[[ Working data, beginning ]]

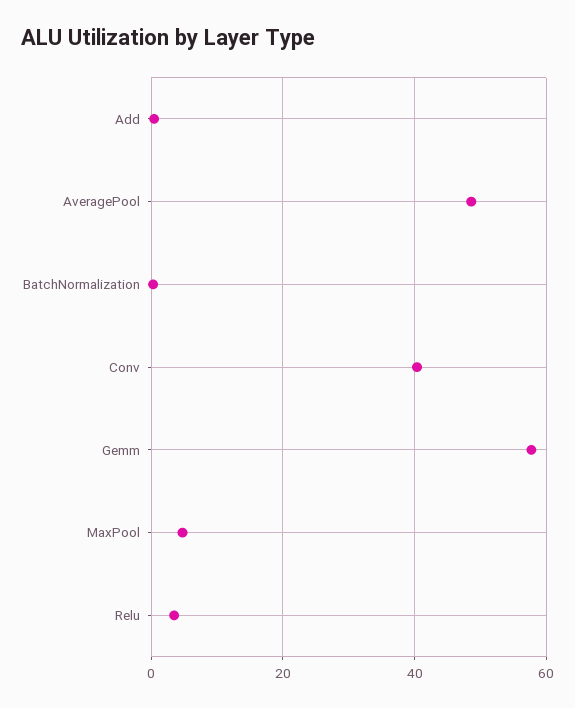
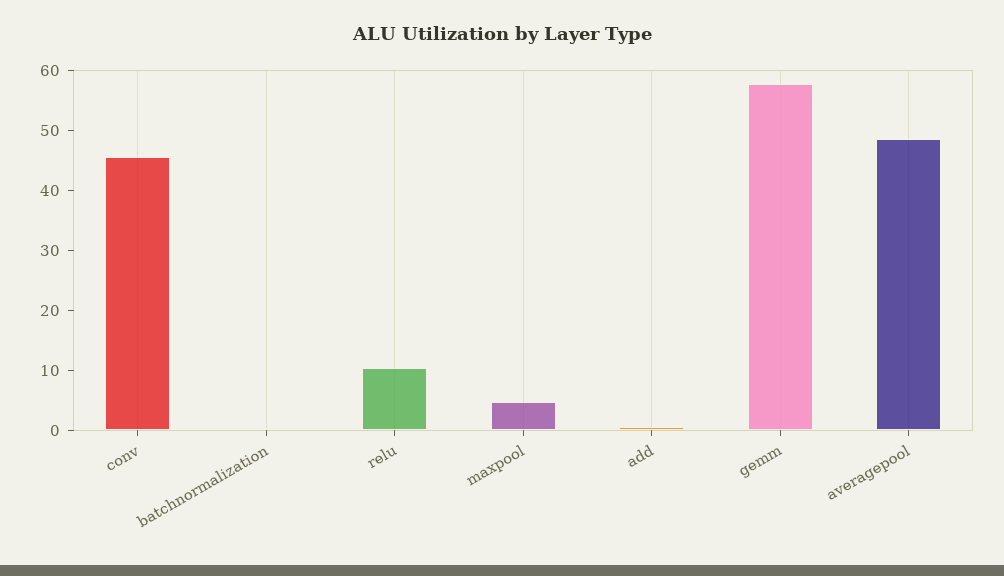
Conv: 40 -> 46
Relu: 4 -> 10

[[ Working data, end ]]
[[ Working data, beginning ]]

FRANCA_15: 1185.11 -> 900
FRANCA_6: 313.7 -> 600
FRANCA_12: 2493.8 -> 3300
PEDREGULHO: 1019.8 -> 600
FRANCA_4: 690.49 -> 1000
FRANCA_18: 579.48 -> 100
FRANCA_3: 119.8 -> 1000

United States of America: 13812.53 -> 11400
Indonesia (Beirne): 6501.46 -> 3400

[[ Working data, end ]]

§ Exercise requirements: From the records above, copy out the line with "FRANCA_18: 579.48 -> 100", the line with "Indonesia (Beirne): 6501.46 -> 3400", and every line between them, word for word.

§ Expected answer:
FRANCA_18: 579.48 -> 100
FRANCA_3: 119.8 -> 1000

United States of America: 13812.53 -> 11400
Indonesia (Beirne): 6501.46 -> 3400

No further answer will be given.